La prima lettera di san Paolo ai Tessalonicesi è, con ogni probabilità, il primo documento scritto che noi abbiamo del cristianesimo nascente, redatto nel 50/51. L’argomento centrale della lettera è la fine del mondo. Da non intendersi però in senso strettamente cronologico, ma in senso sostanziale, cioè “kairologico”.
Il compimento di tutta quanta la storia c’è già stato, è la venuta della Sapienza eterna di Dio in mezzo a noi, la quale ha compiuto il gesto perfetto, dopo il quale non c’è più da attendersi una perfezione più grande. Per capire bene questo passo di san Paolo è necessario rivedere la traduzione. Potrei accumulare una serie di argomenti di carattere storico-critico, ma preferisco riportare la traduzione al modello costituito dalla Neovulgata che costituisce oggi il testo ufficiale della Chiesa latina.
San Paolo riassume qui i comportamenti fondamentali che debbono caratterizzare la vita del cristiano: la purezza nelle questioni concernenti la sessualità e l’onestà in quello che riguarda gli affari.

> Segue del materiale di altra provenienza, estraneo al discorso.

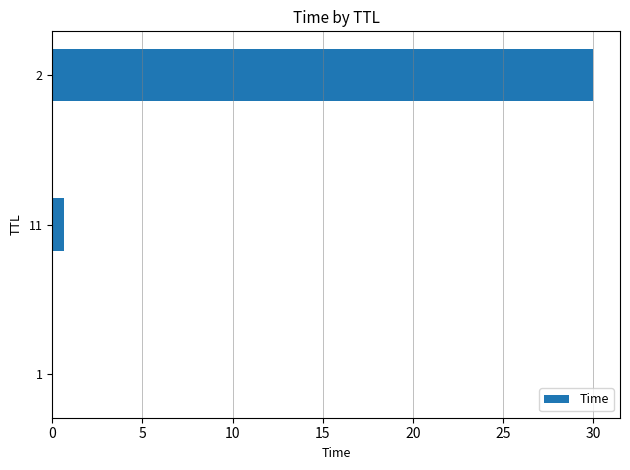

Is it true that the value at 1 is 0.0?

True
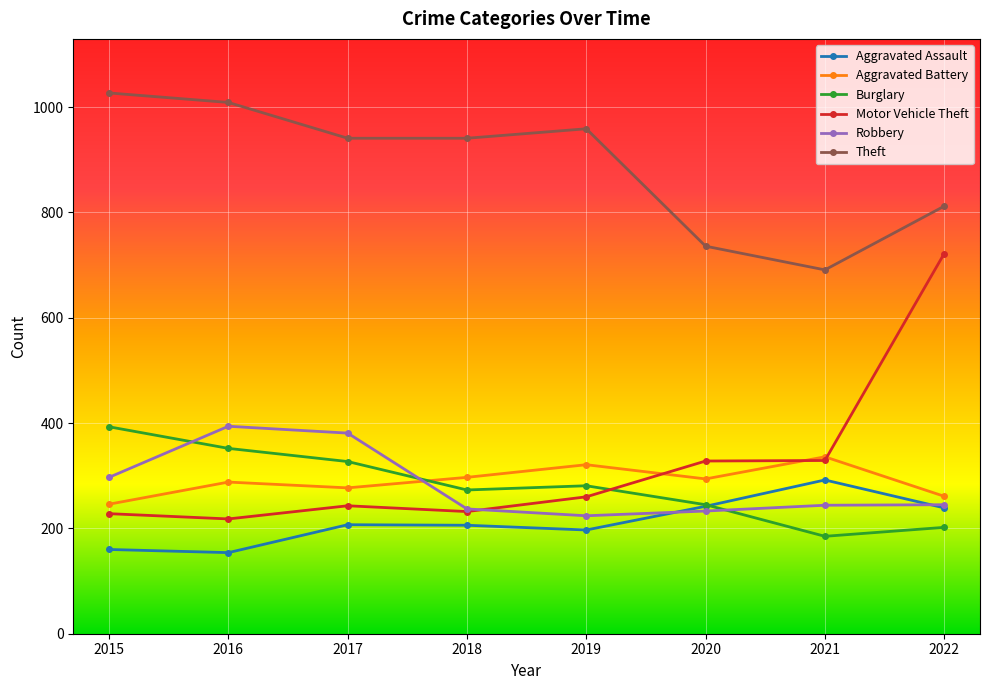

At which label does Motor Vehicle Theft reach its minimum?

2016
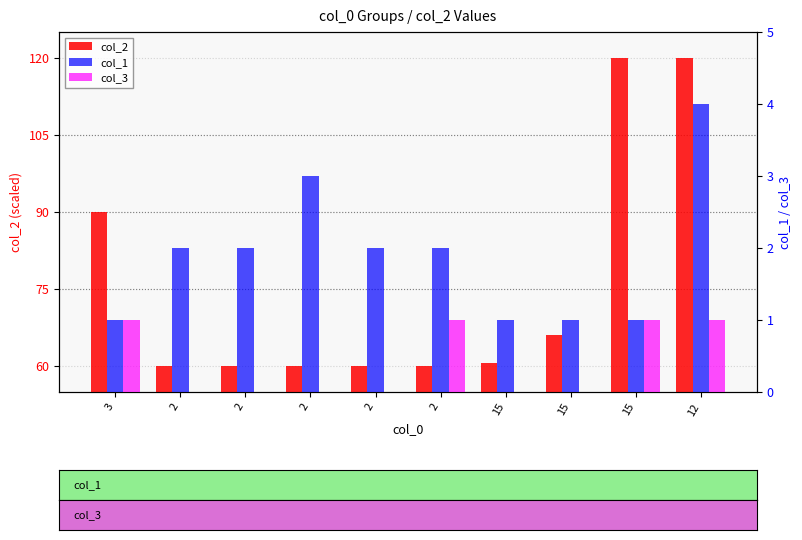

At which label is col_1 closest to 2?

2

Il versetto 6 deve infatti essere tradotto così: « nessuno negli affari offenda o inganni il proprio fratello ».
Il mettere accanto la purezza sessuale e l’onestà nelle questioni di denaro è infatti una caratteristica di san Paolo: « Fate morire dunque ciò che appartiene alla terra: impurità, immoralità, passioni, desideri cattivi e quell’avarizia che è idolatria » (Col 3,5); « Così, diventati insensibili, si sono abbandonati alla dissolutezza e, insaziabili, commettono ogni sorta di avarizia » (Ef 4,19); « Di fornicazione e di ogni specie di impurità o di avarizia neppure si parli fra voi – come deve essere tra santi » (5,3).

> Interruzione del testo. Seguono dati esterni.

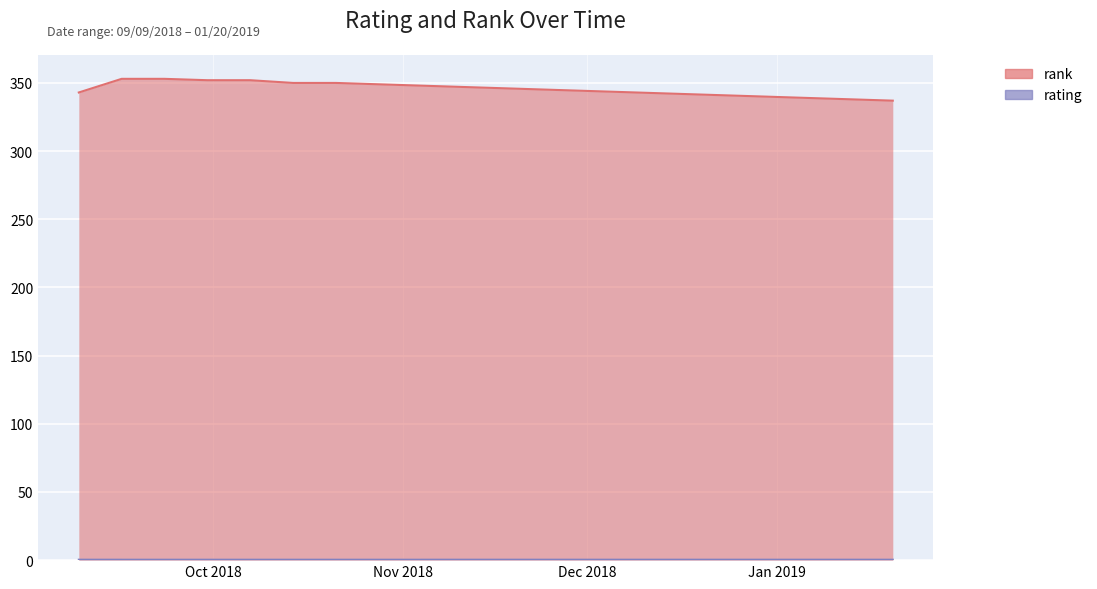

What is the label of the 19th point from the left?

01/13/2019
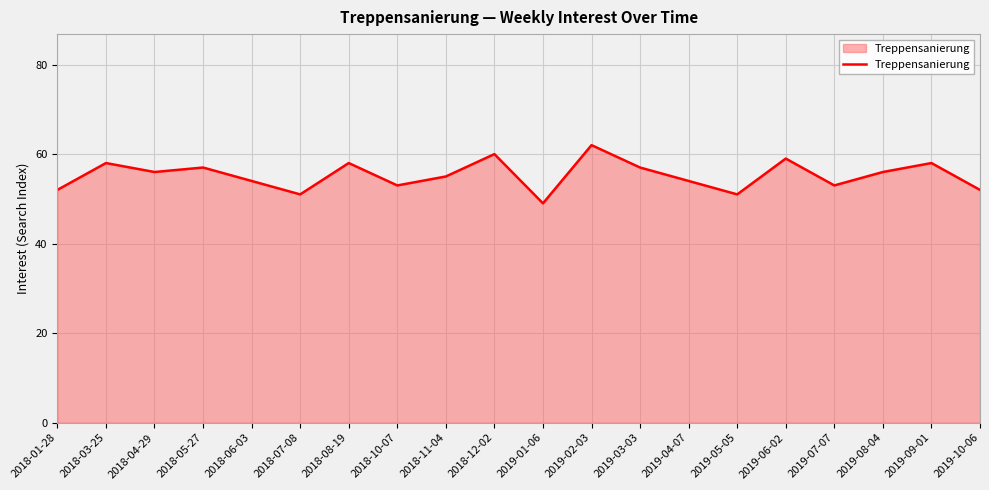

What position from the right is 2019-08-04?

3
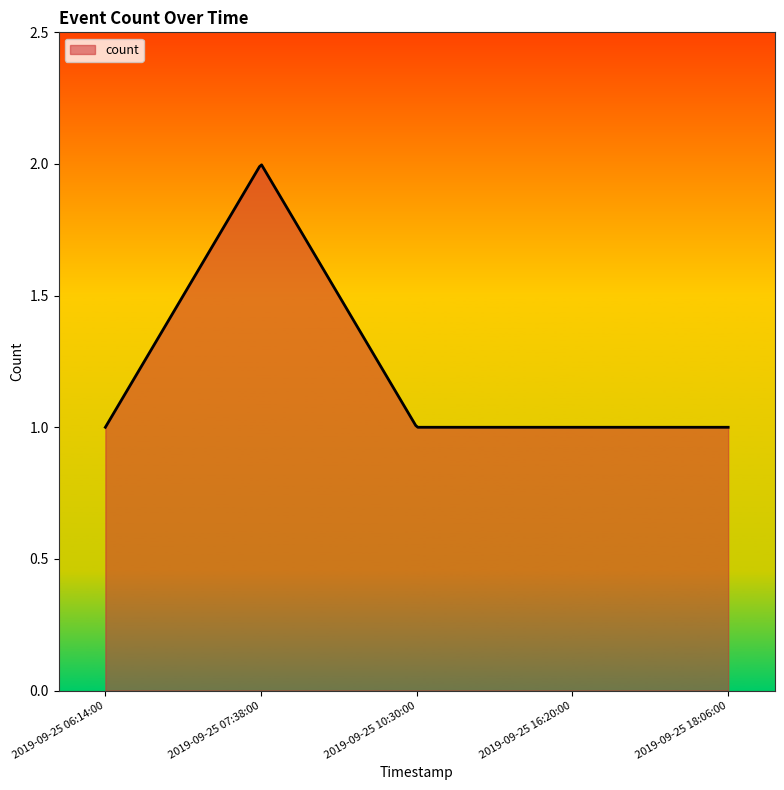

How many lines are shown in the chart?

1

Anche l’autore della lettera agli Ebrei, un fedelissimo discepolo di san Paolo, si muove in questo ambito: « I fornicatori e gli adùlteri saranno giudicati da Dio. La vostra condotta sia senza avarizia » (Eb 13,4-5); « Non vi sia nessun fornicatore, o profanatore, come Esaù che, in cambio di una sola pietanza, vendette la sua primogenitura » (12,16). L’avaro è chiamato profanatore e avvicinato ad Esaù che, per un piatto di lenticchie, vende la primogenitura. L’avaro infatti per la cupidigia delle cose di questo mondo disprezza le realtà eterne ed è quindi un profanatore della sua vocazione ad essere “figlio di Dio”.
È una questione che può apparire sottile, ma è di grande importanza. Lussuria e avarizia sono strettamente legate: dietro ad entrambe di loro c’è il desiderio del possesso per sé, il desiderio di avere potere sul piacere e sul denaro. È quello che Tolkien chiamerà “l’anello del potere”. Un anello che rende schiavi e infelici. Rende degli spettri. La felicità, che tutti cerchiamo, la si trova solo nel dono. È qualcosa che trovi solo se non la cerchi per te stesso, ma per gli altri.